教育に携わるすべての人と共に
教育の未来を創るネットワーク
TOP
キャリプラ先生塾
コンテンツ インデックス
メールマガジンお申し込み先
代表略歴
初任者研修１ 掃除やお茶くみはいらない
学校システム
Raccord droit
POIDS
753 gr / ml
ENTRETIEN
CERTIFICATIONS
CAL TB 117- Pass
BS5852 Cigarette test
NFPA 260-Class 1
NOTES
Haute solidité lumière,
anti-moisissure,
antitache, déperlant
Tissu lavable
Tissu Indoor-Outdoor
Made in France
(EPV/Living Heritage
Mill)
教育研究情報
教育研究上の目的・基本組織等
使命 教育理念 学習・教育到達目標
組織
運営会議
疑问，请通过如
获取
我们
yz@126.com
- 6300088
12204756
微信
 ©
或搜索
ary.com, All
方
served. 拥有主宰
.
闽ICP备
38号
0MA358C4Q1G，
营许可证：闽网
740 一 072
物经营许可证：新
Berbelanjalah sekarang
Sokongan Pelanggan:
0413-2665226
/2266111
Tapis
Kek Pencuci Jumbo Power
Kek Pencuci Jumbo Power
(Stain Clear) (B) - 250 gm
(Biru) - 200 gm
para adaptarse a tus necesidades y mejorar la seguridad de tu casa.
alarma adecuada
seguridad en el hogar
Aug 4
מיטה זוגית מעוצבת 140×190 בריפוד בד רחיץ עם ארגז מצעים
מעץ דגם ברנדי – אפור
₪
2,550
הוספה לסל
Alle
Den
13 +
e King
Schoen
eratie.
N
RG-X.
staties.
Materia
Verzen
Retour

* * * * * * *

**WHAT IS NEEDED**.
Among the records above, count the lines that include the word "seguridad" and state the number by itself.

**WRITTEN SOLUTION**.
2